» **TASK DESCRIPTION**
Set down the final part of the listing, which starts at the line containing "right back paw: (396, 917)" and runs to the last line, exactly and completely.

» **RECORDS SUPPLIED**

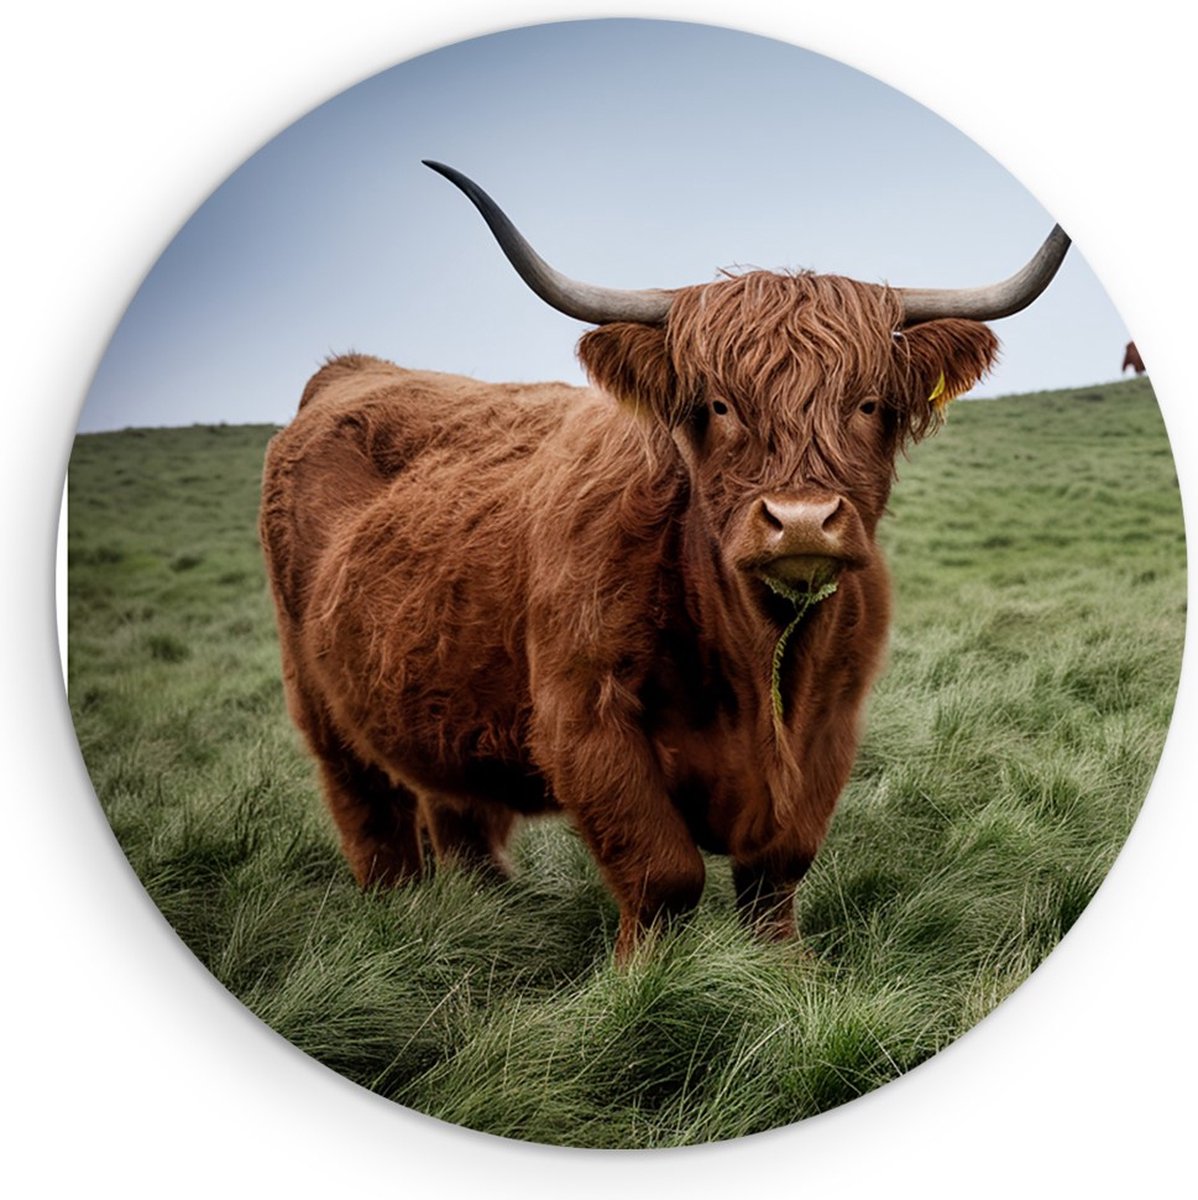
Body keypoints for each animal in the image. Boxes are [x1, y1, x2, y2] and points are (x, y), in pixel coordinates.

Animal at [260, 162, 1070, 961]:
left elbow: (777, 868)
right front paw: (639, 979)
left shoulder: (831, 724)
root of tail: (353, 369)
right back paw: (396, 917)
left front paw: (786, 971)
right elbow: (662, 872)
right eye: (718, 405)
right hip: (321, 702)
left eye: (868, 403)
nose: (801, 521)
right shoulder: (585, 721)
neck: (753, 652)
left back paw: (490, 909)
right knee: (372, 815)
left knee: (457, 810)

» **RESPONSE TO THE TASK**
right back paw: (396, 917)
left front paw: (786, 971)
right elbow: (662, 872)
right eye: (718, 405)
right hip: (321, 702)
left eye: (868, 403)
nose: (801, 521)
right shoulder: (585, 721)
neck: (753, 652)
left back paw: (490, 909)
right knee: (372, 815)
left knee: (457, 810)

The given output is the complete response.